## Document segment
# Kelley Powers Power Hunter Lay Down Blind



## mojo man 17 (Apr 14, 2004)

Hello everyone I am new to this forum and pretty new to the realm of goose hunting. I am in the market to buy a laydown blind and I was hoping I could get some good insight before I made this expensive decision. Do you guys have any experience with the Power hunter or if you don't which blinds do you guys like?

Thank you in advance for any possible information!!!

MOJO


----------



## duckslayer15 (Feb 11, 2004)

Im also looking for a laydown blind...any ideas


----------



## dblkluk (Oct 3, 2002)

Check out the Xterminator in the Nodak pro shop. Awesome Blind!!


----------



## Ron Gilmore (Jan 7, 2003)

I bought a Goosview last fall and love it. Easy in and out Chis has them on the Inline Store. PM if you want more info. I like the way it operates and travels. I used it out on some mud flats with no veg within a 100 ft of the water. The sled bottom kept me dry and the zippered storage area behind the head kept my extra stuff out of the mud.


----------



## Capt. Kevin (Mar 1, 2004)

ive sat in a power hunter by avery and i didnt think it came even close to a final approach it felt kinda awkward and flimsy.


----------



## Guest (Apr 15, 2004)

I'll sellyou my Ameristep for $75 if you're interested!!! :beer:


----------



## Bull_Can (Apr 30, 2004)

My crew picked up three Power Hunters last year and loved them. I like the low profile of the "Bag" type blinds, still roomy enough for my dog to lie between my legs, and the shaded screen is nice for calling under and not flaring the birds...it is also nice to shade your face for those "oh so wonderful" naps! But like any blinds...mud'em and stuff'em for the best results.


----------



## RWHONKER (Dec 22, 2003)

I have the final approach X Land'r and it works great for me. I like it because of the backpack. Less things to carry.


----------



## Guest (May 4, 2004)

I've had 4 different types of lay out blinds so far, and I must say, the more room/ lower profile the better. Look for a Finisher that's used if you want a good blind. One that's newer and adjustable in the headrest area also.


----------



## Leo Porcello (Jul 10, 2003)

bought 2 Xterminators from the pro shop. Hunted them pretty hard. Love them to death and so far everyone that has used mine feels the same. For the price I don't think you can beat it!


----------



## Decoyer (Mar 2, 2002)

Still using the original finisher that Avery put out and love it. I know a lot of guys that have been using the Eliminator pro Guides for a long time and like them alot too. If you are tall get the finisher. My dad is 6'8 and is crammed in his Eliminator but he has plenty of leg room in the Finisher. When and if my Finisher breaks down I will be buying an Avery Migrator. The gooseview blinds are really nice also, just not my style.

## Data extract

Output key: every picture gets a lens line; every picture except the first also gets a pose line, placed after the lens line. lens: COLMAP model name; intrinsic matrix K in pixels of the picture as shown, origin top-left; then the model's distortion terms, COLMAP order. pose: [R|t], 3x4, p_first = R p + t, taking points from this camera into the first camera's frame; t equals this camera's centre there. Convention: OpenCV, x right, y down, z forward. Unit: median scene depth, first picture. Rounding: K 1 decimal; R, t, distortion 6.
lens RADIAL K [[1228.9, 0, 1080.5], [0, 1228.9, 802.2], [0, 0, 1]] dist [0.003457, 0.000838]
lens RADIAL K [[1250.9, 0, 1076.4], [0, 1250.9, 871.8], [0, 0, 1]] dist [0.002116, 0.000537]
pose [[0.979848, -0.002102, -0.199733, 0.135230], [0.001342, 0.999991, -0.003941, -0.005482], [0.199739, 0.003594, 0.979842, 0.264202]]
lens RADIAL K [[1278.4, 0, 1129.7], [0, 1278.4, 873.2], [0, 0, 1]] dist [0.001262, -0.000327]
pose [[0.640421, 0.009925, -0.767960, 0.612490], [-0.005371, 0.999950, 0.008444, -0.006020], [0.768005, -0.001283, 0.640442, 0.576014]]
---
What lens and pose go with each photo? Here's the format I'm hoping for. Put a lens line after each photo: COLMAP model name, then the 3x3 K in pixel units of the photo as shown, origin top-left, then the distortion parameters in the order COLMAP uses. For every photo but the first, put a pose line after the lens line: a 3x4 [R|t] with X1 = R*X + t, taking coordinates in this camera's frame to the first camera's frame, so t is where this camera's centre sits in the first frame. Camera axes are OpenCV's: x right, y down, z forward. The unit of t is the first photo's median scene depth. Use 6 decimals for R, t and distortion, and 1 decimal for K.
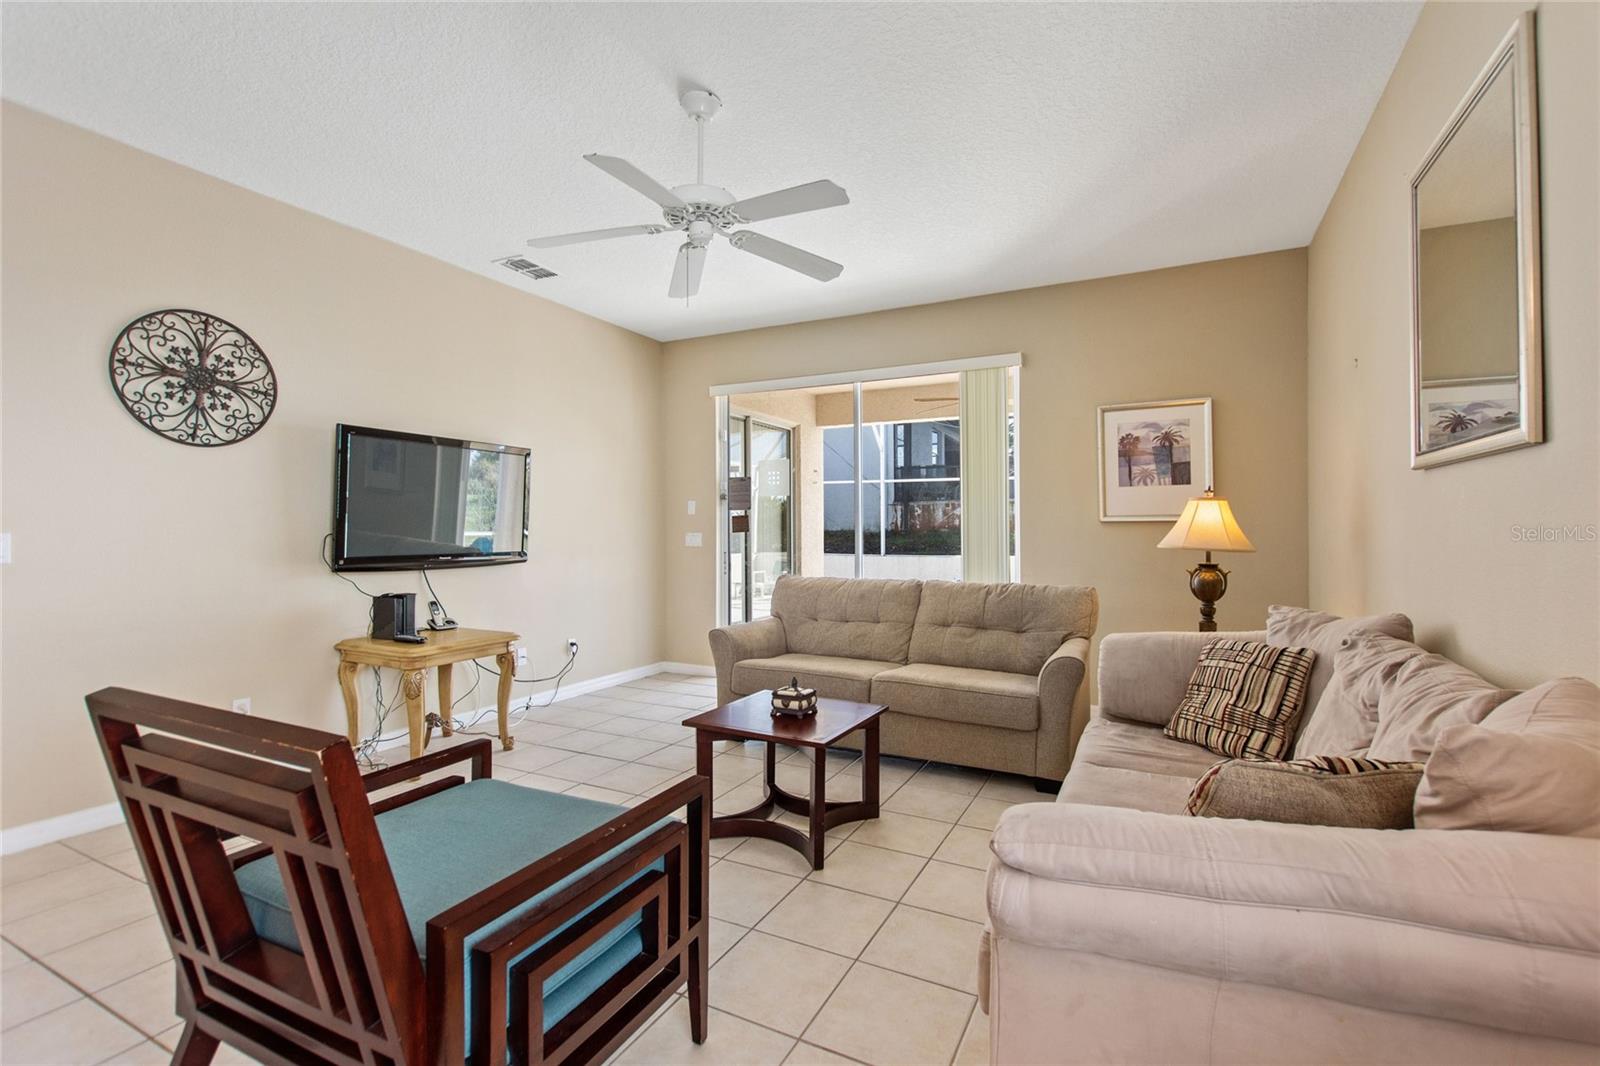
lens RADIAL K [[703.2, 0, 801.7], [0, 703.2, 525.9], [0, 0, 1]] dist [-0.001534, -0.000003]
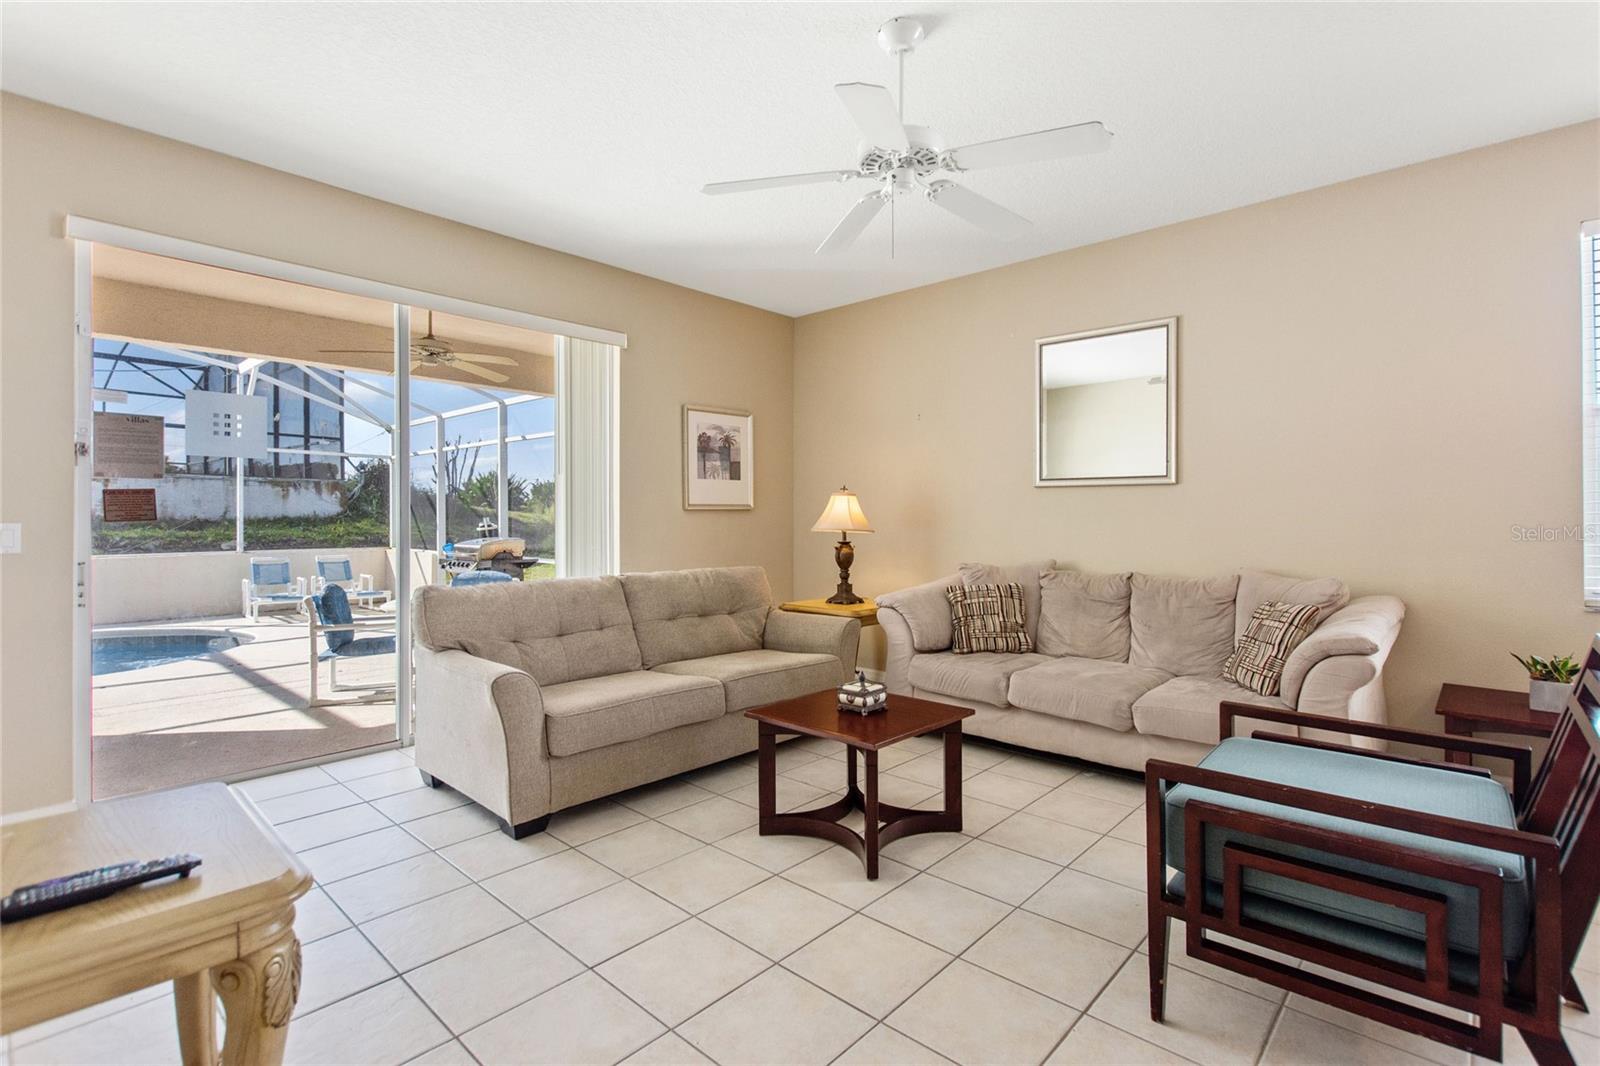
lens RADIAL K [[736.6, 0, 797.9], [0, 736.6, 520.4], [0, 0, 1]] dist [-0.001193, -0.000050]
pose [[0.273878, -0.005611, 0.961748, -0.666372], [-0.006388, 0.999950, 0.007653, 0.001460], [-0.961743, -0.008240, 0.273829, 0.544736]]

## Things to do
1 > In the laydown blind thread, what kept Ron Gilmore dry when he used his blind on mud flats?
2 > List every brand or model of blind that Decoyer names in the laydown blind thread.
3 > From the laydown blind thread, copy word for word the part that starts with the words containing "## RWHONKER (Dec" and ends with "(May 4, 2004)".

## Responses to the exercise
1 > The sled bottom of his Goosview blind.

2 > Finisher (the original one Avery put out), Eliminator Pro Guides, Avery Migrator, Gooseview

3 >
## RWHONKER (Dec 22, 2003)

I have the final approach X Land'r and it works great for me. I like it because of the backpack. Less things to carry.


----------



## Guest (May 4, 2004)